On Saturday, 30 March 2019 at 05:08:48 UTC, Alex wrote:
How do I get the module name that a function is defined in?
There is
https://dlang.org/library/std/traits/module_name.html
I have a generic template that
auto Do(T)()
{
pragma(msg, moduleName!T);
}
in a module
This is strange, as not types are placed in a module, but symbols.
and in another module I define a function
void foo() { }
and a class
class C { }
and call Do!(typeof(foo)) and Do!(C)
but it fails for the function. I use type of because it fails
when I do not.
Is there not some uniform way to treat types like classes and
functions as the same for meta programming?
Could you be more precise?
Variables have types. Classes define types. Both are symbols.
If I do
pragma(msg, moduleName!foo);
in the same module as foo it works.
If something works in one case, and not in another, could you
create a minimal example of what does work and what does not?

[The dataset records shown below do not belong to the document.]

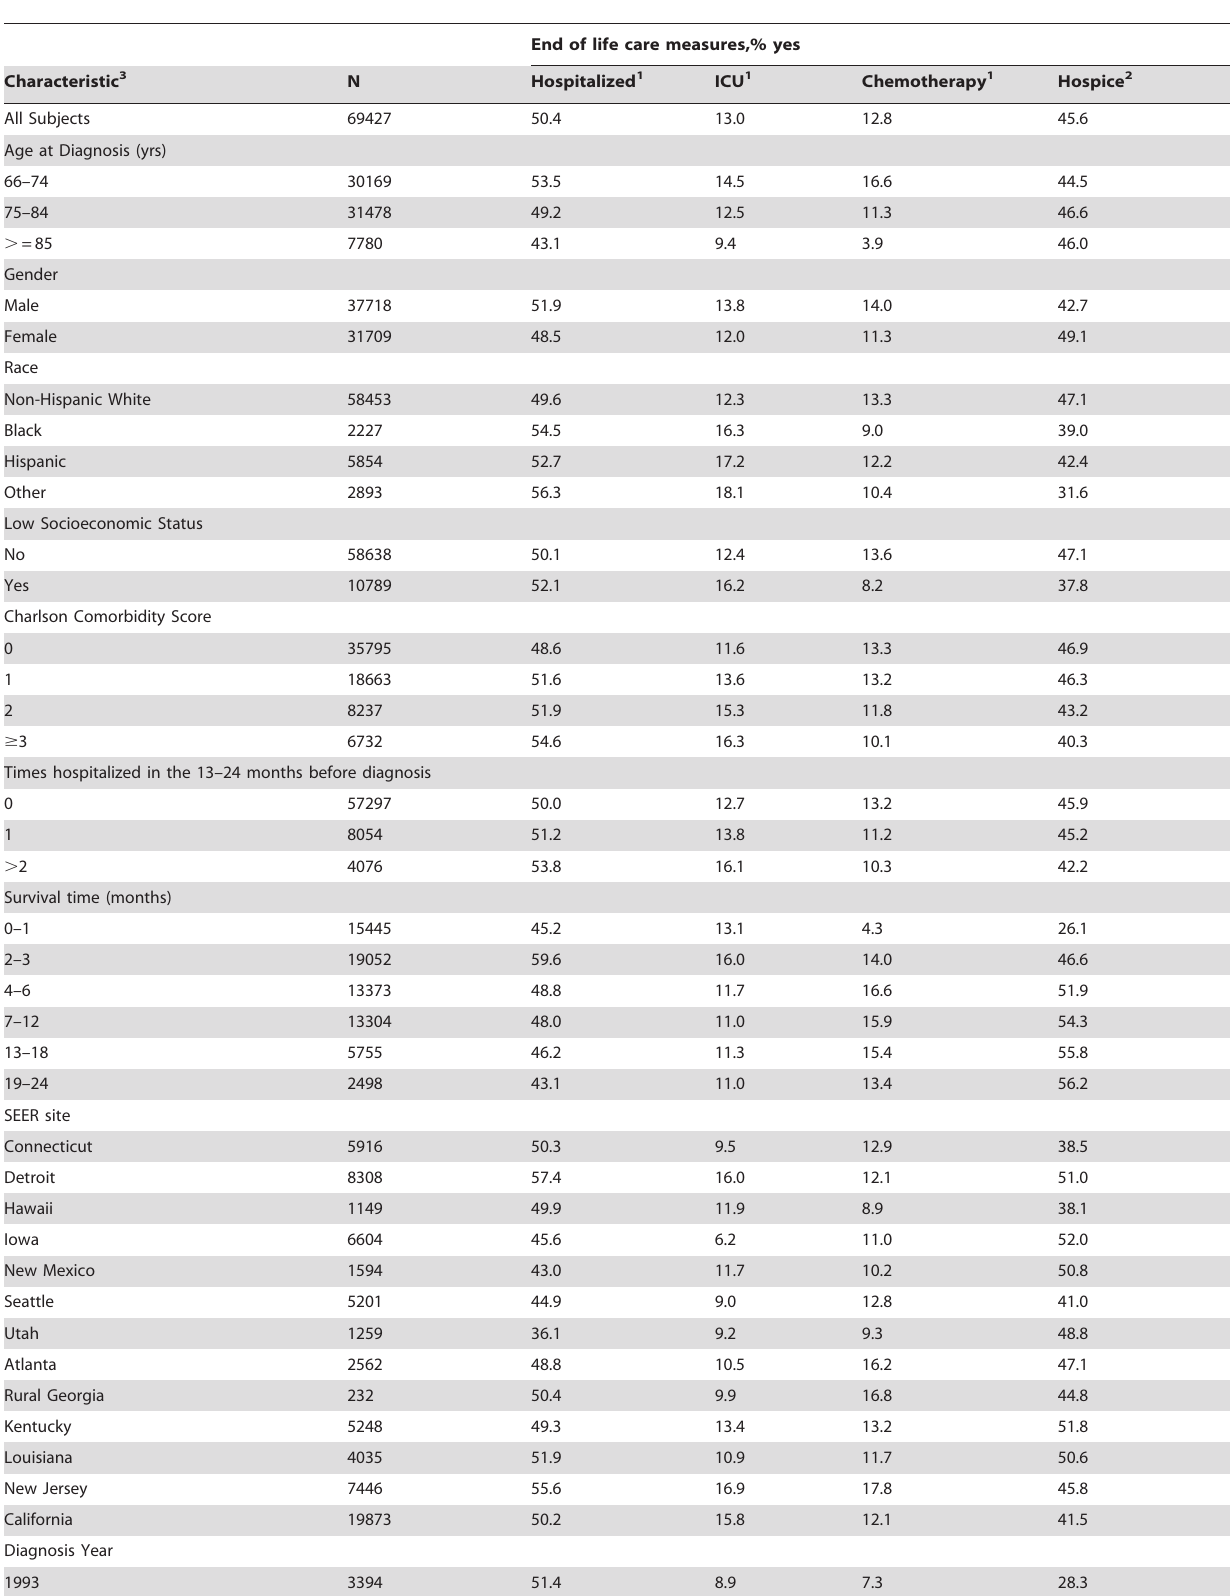
Table 1. Baseline characteristics and percent of patients experiencing end of life care measures in Medicare patients with advanced lung cancer, 1993–2005.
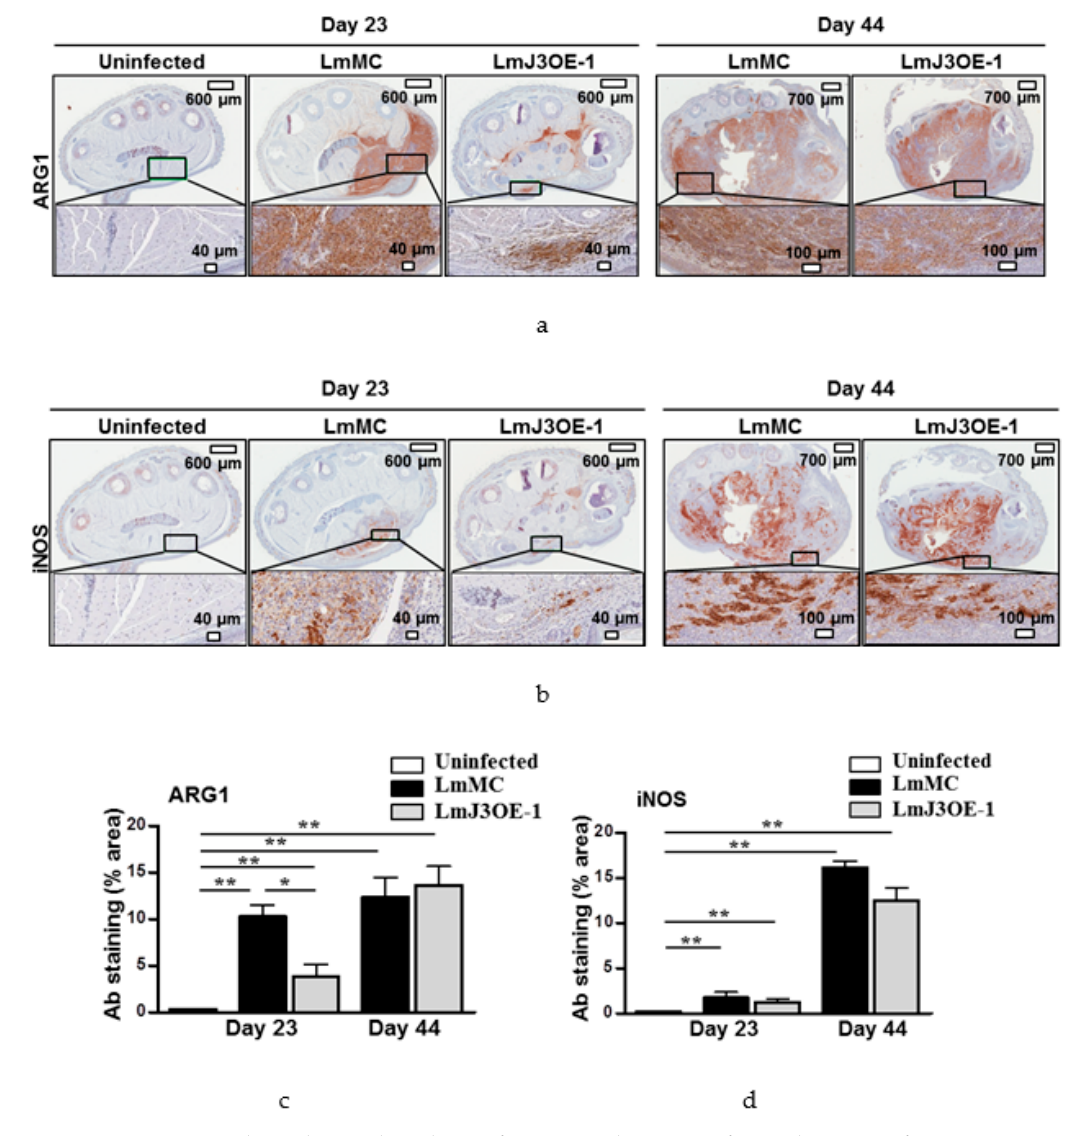
Figure 7. Immunohistochemical analysis of ARG1 and iNOS in footpad sections from LmJ3OE- and LmMC-infected mice. Footpad sections stained with ( a ) ARG1 and ( b ) iNOS antibodies from uninfected mice compared to both L. major overexpressing LmjF.22.0810 (LmJ3OE-1) and L. major control (LmMC)-infected animals. The differences in the area of footpad sections stained with antibodies of ( c ) ARG1 and ( d ) iNOS from LmJ3OE-infected mice compared to uninfected and LmMC-infected mice are illustrated. Bars represent the means (± SD) (* p < 0.05, ** p < 0.01).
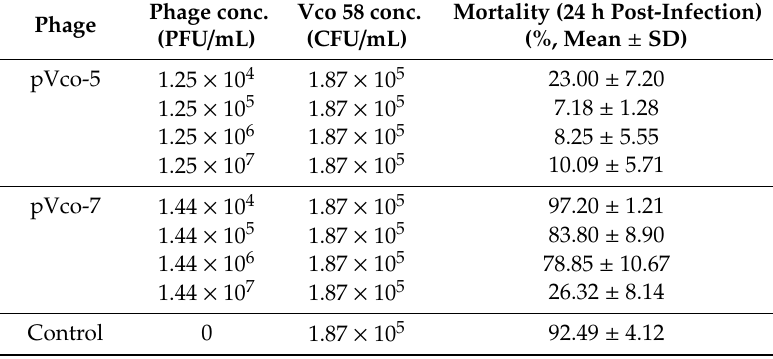
Table 2. Experimental Conditions and In Vivo Test Result of Prophylactic E ffi cacy of Pre-phage Treatment Against Vco 58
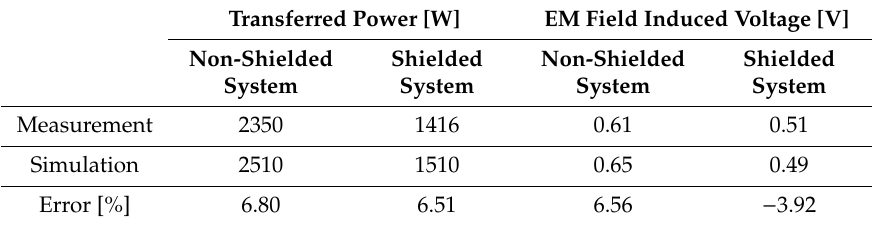
Table 5. Maximal relative error of the proposed models in given frequency range.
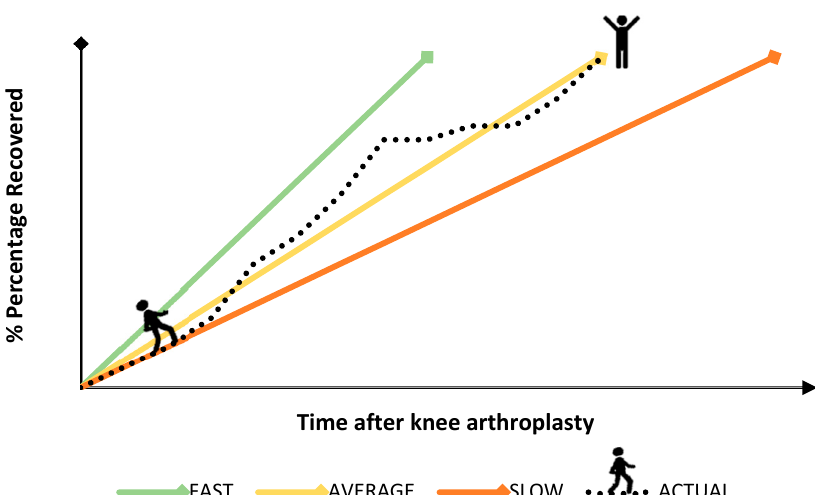
Figure 1. Hypothetical and schematic representation of three potential trajectories of recovery (i.e., fast, moderate and slow) for return to daily activities after knee arthroplasty. An example of a realistic and actual recovery trajectory of a patient, showing ups and downs during the recovery process, is also shown.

So I guess I have to use Do(alias T)() but then that breaks the
class(cause I use `isClass`(= is(T == class) wrapper) and it
complains ;/
This works:
´´´
import std.experimental.all;
void main()
{
Do!foo;
Do!C;
}
void foo(){}
class C{}
auto Do(alias s)()
{
pragma(msg, moduleName!s);
}
´´´
I don't understand what the difference between alias and T is.

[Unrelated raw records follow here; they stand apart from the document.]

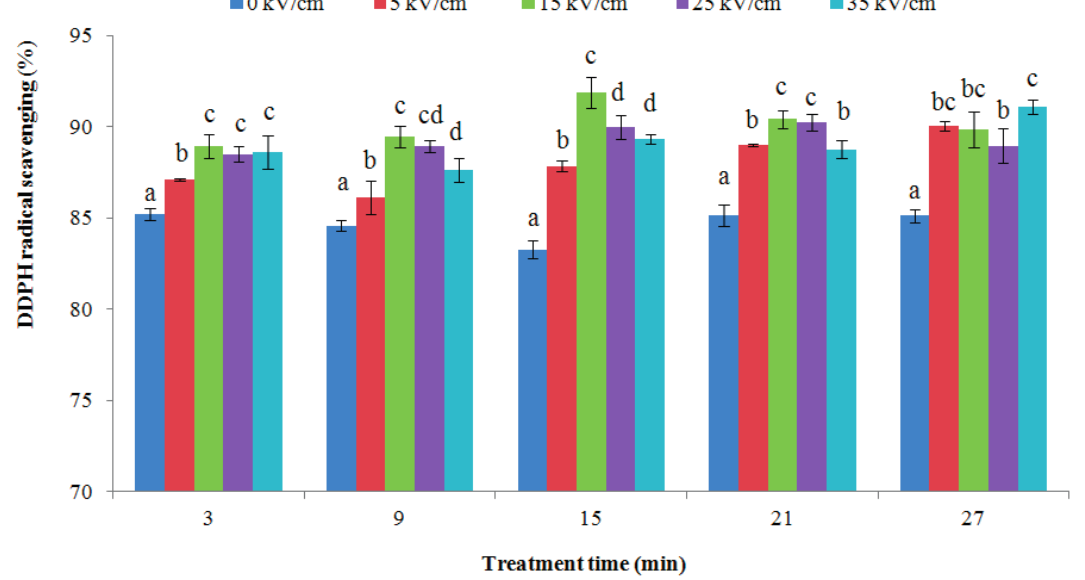
Figure 5. 1,1-diphenyl-2-picrylhydrazyl (DDPH) radical scavenging activity of VIT-C by PEF treatments. Values in columns followed by different letters mean significant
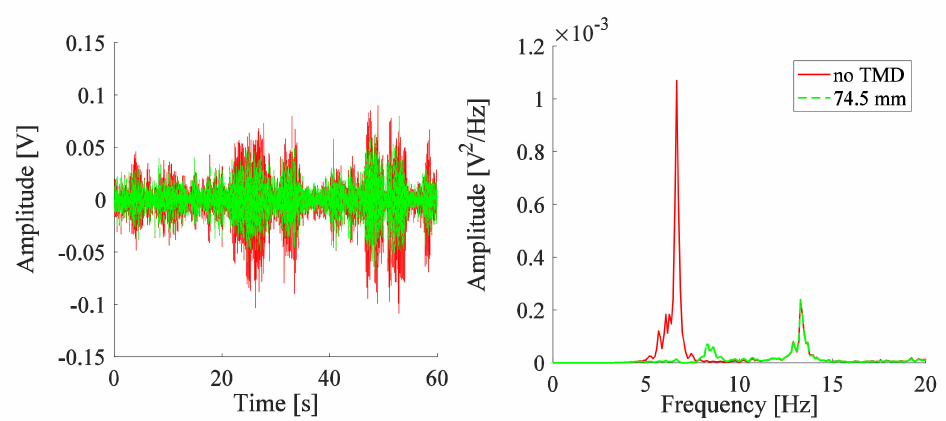
Figure 5. Responses measured by vibrometer for the system with one TMD for screw at a position reflecting the tuning frequency of the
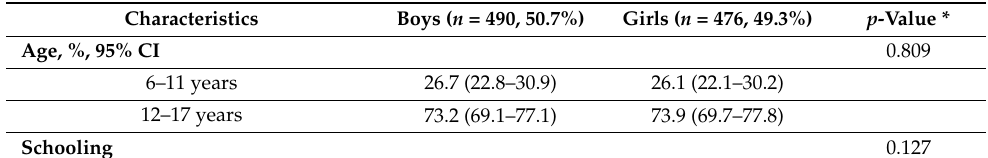
Table 2. Characteristics of the study population ( n =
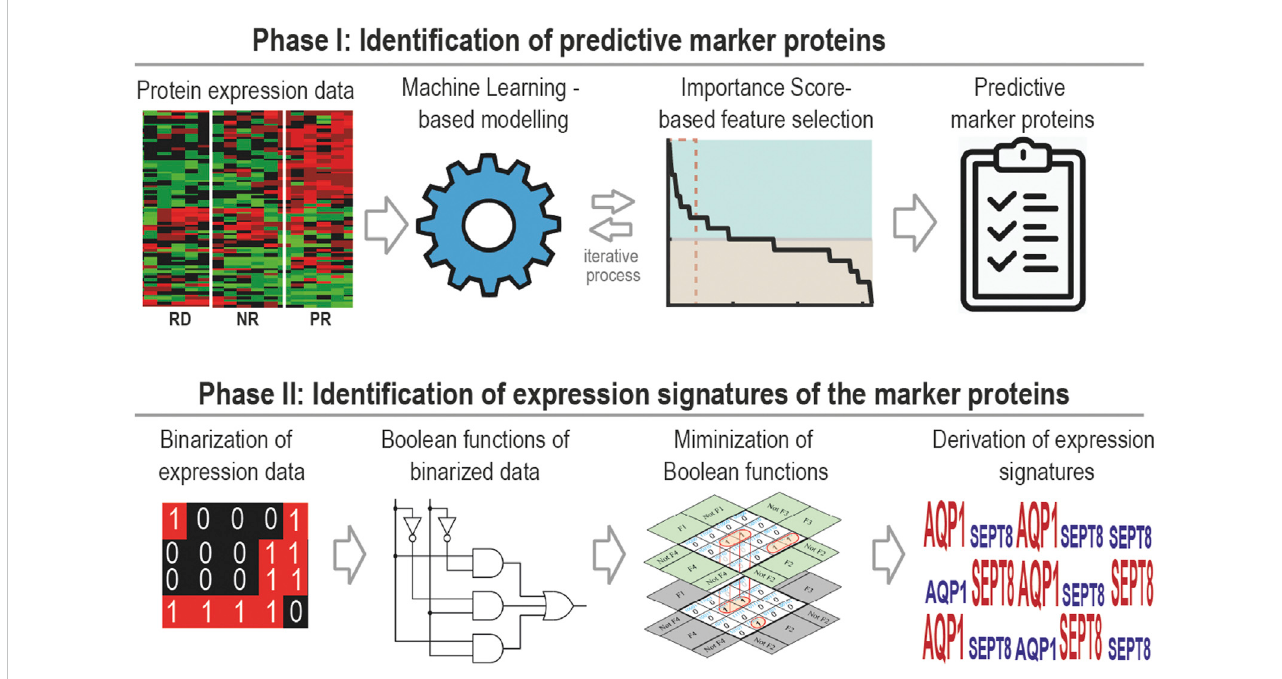
FIGURE 1 A general work fl ow of our two-phase computational framework, which couples supervised machine learning-based biomarker discovery with Boolean algebra-based signature derivation for the identi fi cation of predictive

https://tour.dlang.org/tour/en/basics/templates
https://dlang.org/spec/template.html
https://dlang.org/articles/templates-revisited.html
http://ddili.org/ders/d.en/templates.html
http://ddili.org/ders/d.en/templates_more.html
Alias can be most things and T must be a type, sometimes they
overlap and sometimes they don't ;/ Is there any way to convert
one thing to another when they do overlap and to know which
direction to go?
Do(alias T) or Do(T)?
The second can only take types, the first can take symbolic
expressions and other stuff but not types?